• [Task directions]
Tally the lines of the material that carry the word "Tumor". Give no more than the number.

• [Extracted records]
== == ==
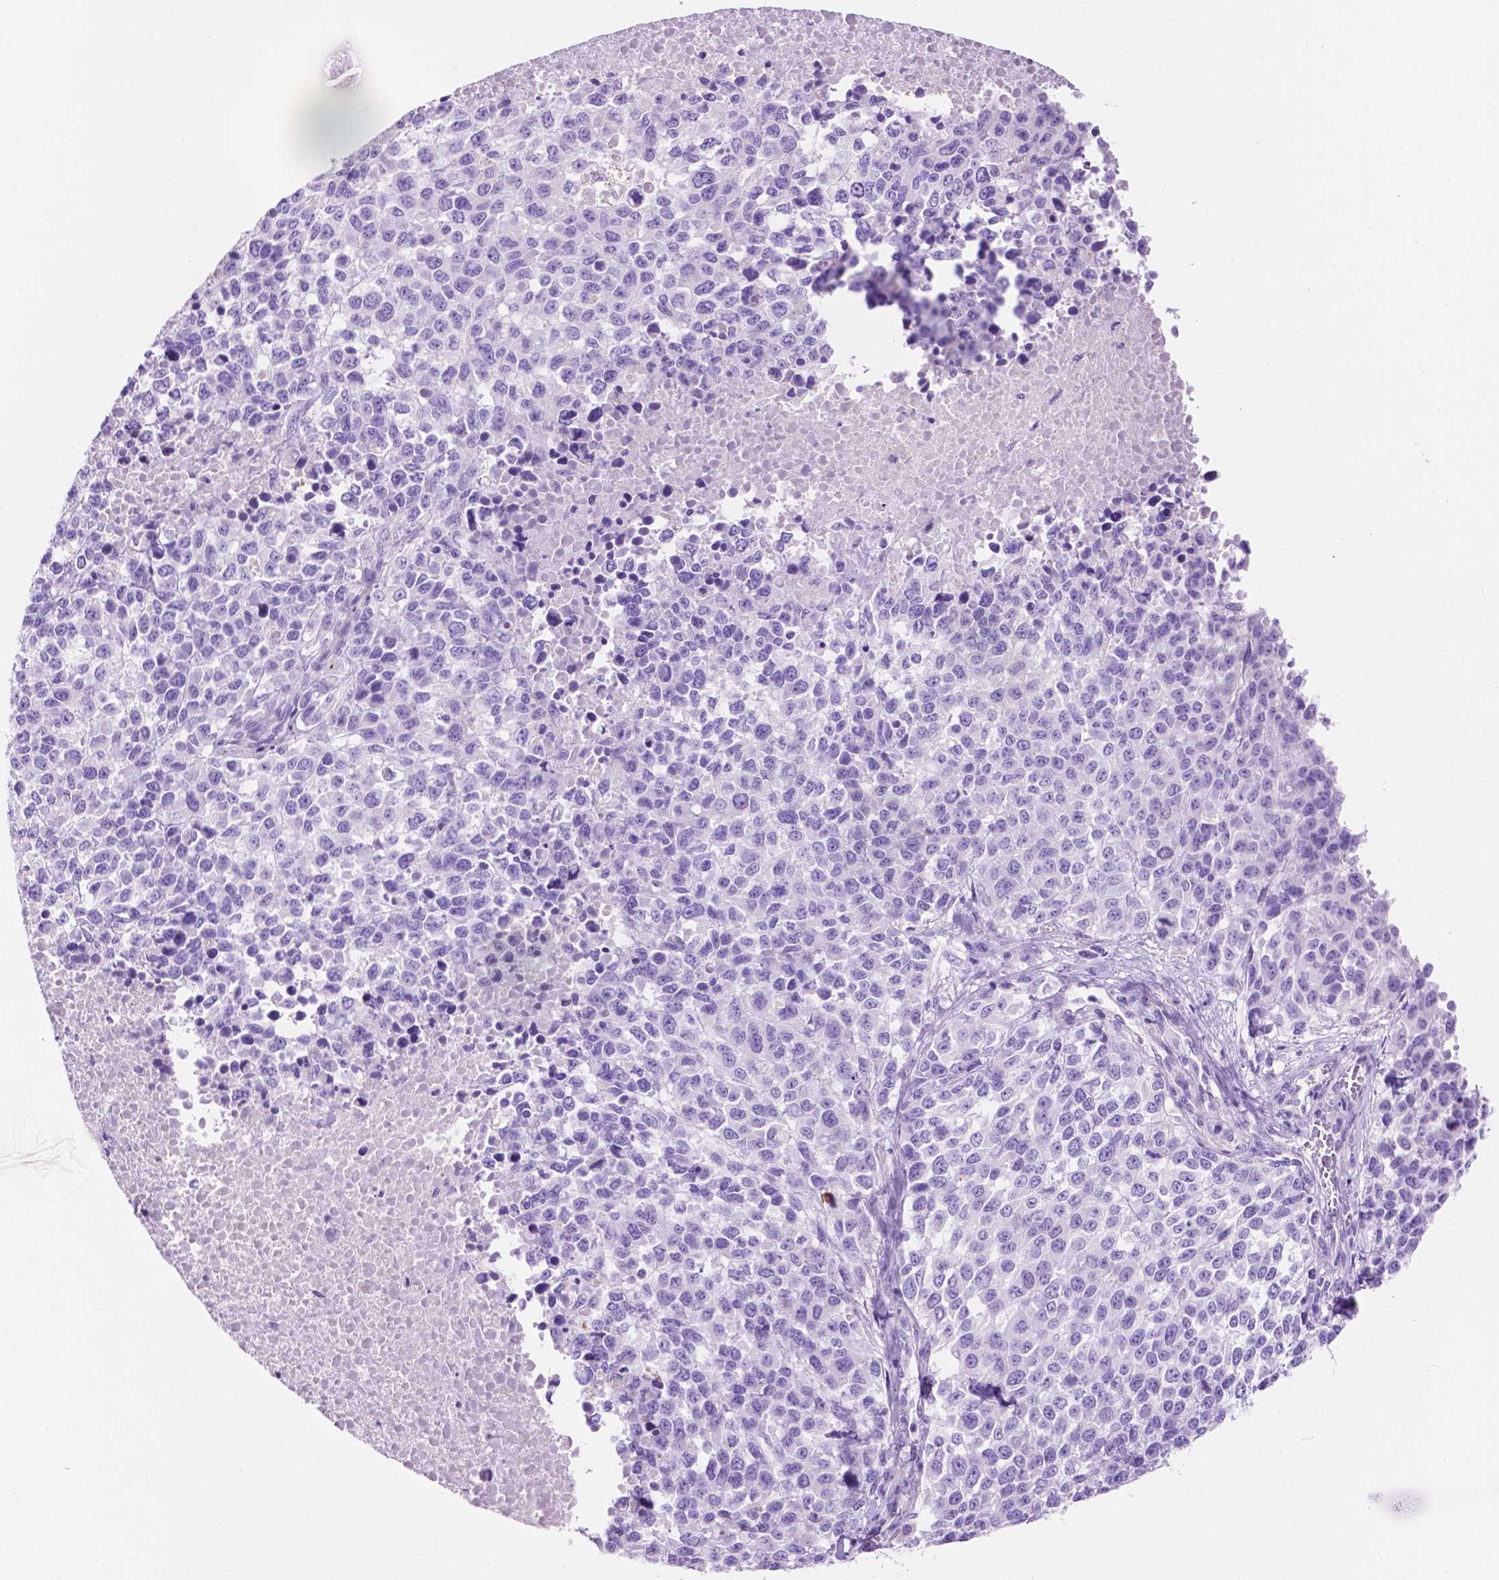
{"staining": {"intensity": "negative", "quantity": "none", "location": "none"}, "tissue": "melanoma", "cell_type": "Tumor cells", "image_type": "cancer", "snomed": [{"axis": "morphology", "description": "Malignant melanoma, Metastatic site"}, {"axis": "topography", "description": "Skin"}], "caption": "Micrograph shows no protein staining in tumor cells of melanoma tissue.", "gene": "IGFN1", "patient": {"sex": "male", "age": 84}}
== == ==
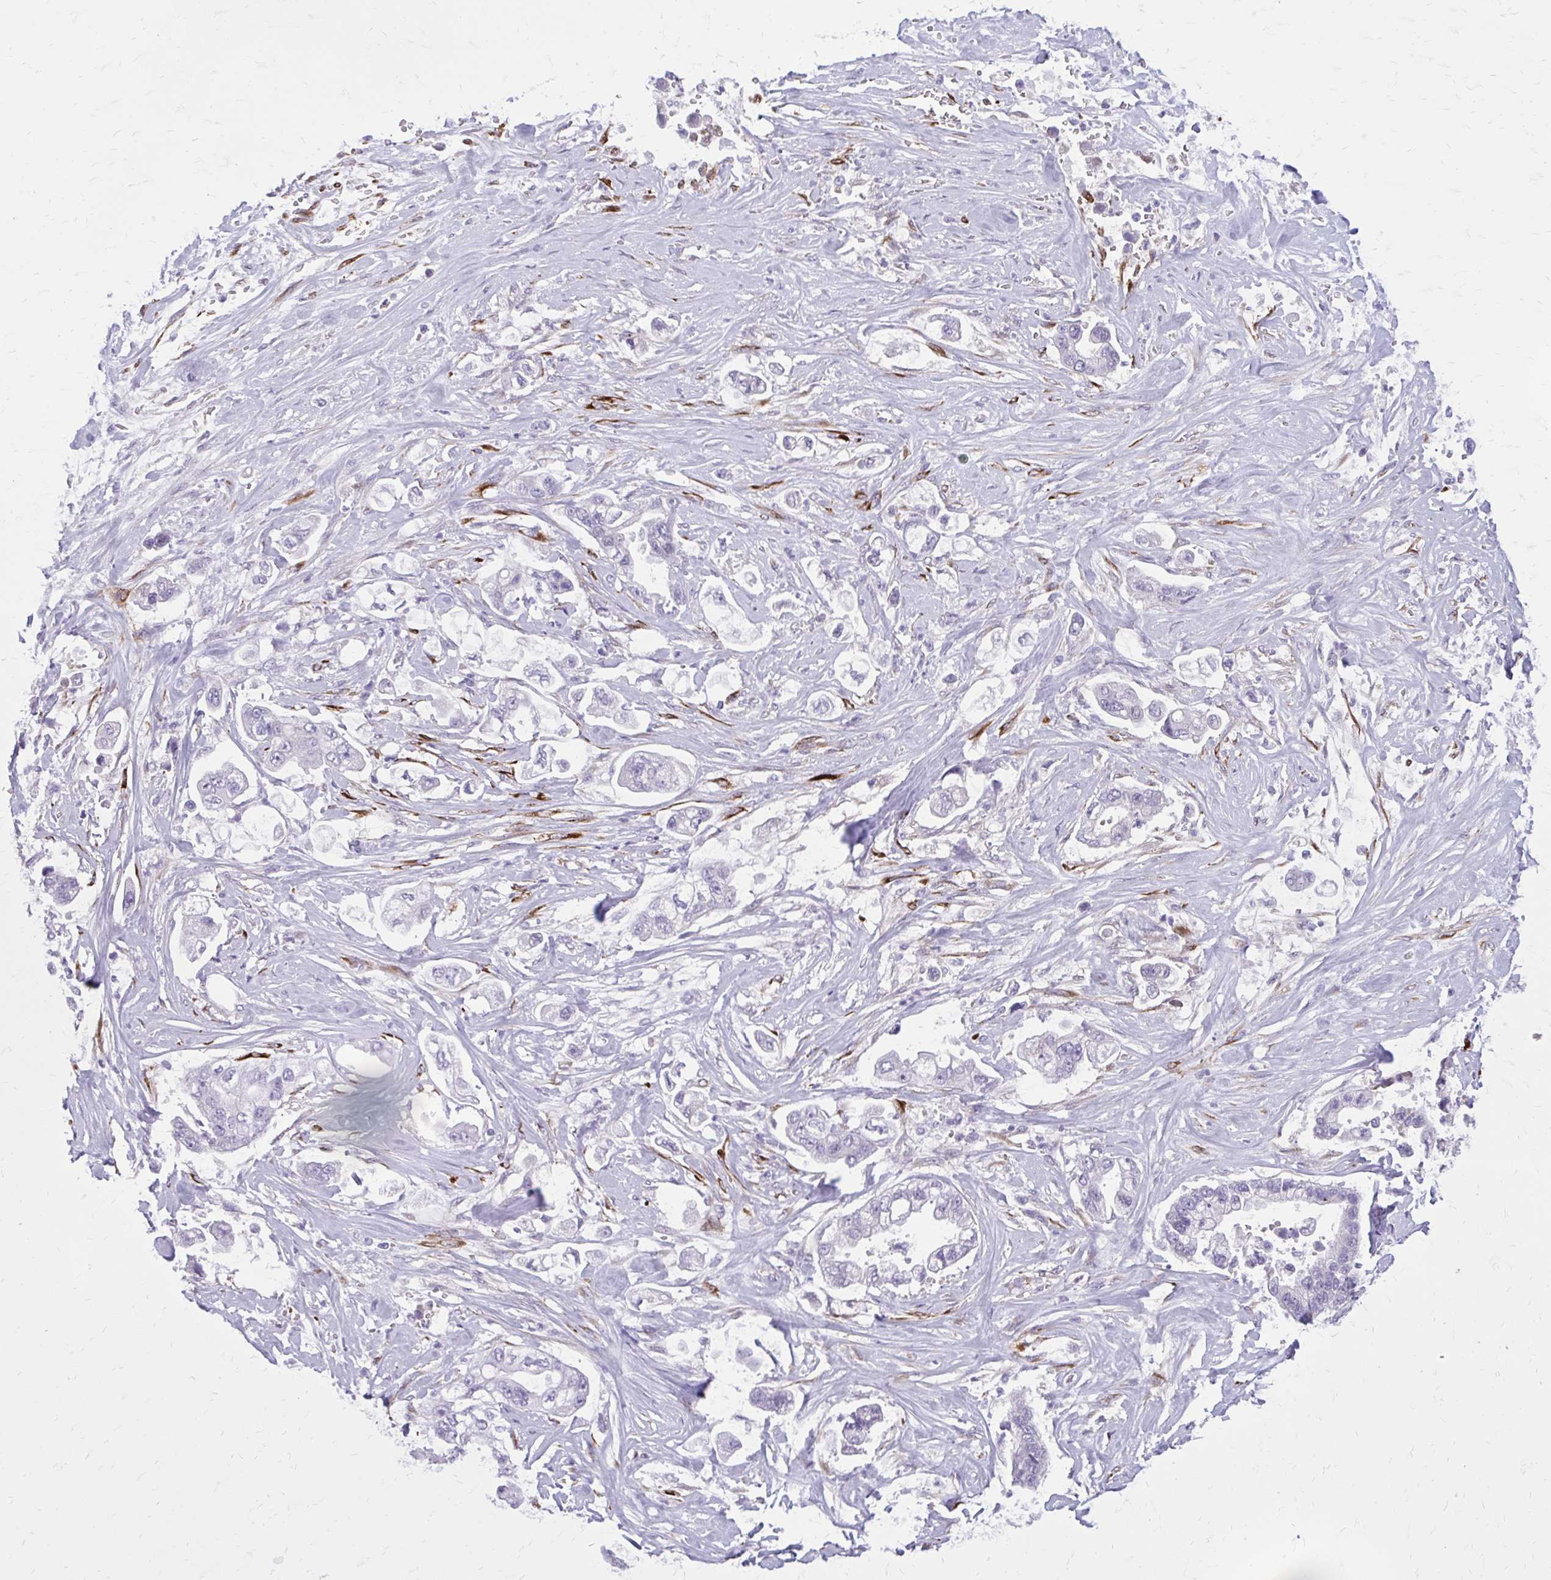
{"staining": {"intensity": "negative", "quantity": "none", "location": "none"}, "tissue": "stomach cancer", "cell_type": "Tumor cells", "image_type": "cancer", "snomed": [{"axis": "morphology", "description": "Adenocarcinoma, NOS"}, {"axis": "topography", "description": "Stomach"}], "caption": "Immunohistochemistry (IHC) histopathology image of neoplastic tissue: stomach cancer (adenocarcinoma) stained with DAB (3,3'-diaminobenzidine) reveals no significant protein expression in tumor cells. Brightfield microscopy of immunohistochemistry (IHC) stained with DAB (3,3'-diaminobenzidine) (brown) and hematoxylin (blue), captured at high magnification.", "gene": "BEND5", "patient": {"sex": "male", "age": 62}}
== == ==
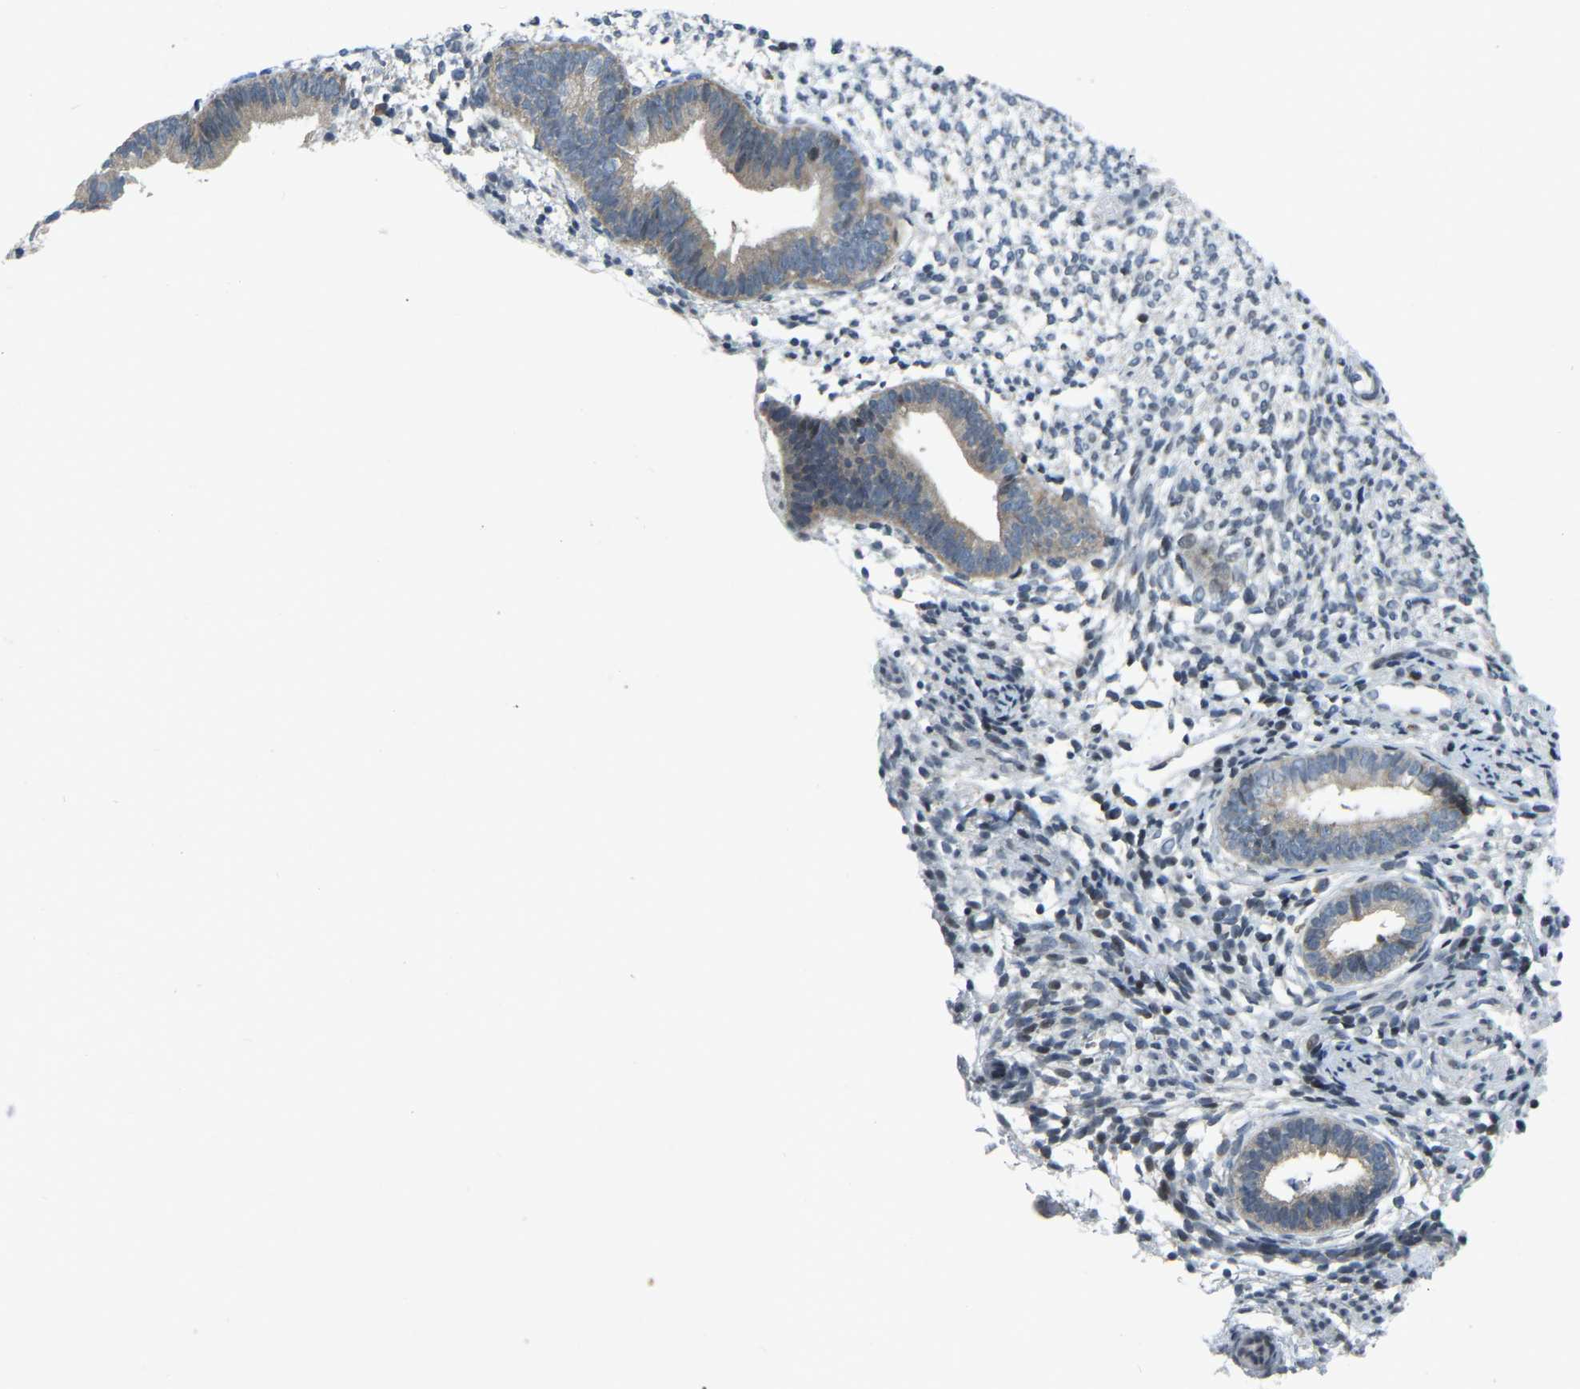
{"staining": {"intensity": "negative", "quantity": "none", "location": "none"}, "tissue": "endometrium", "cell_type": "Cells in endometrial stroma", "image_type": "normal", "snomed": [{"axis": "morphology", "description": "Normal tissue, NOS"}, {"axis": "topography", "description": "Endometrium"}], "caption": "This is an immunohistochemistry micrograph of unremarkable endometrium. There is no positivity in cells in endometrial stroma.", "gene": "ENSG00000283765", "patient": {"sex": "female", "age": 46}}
== == ==
• [Completed task]
2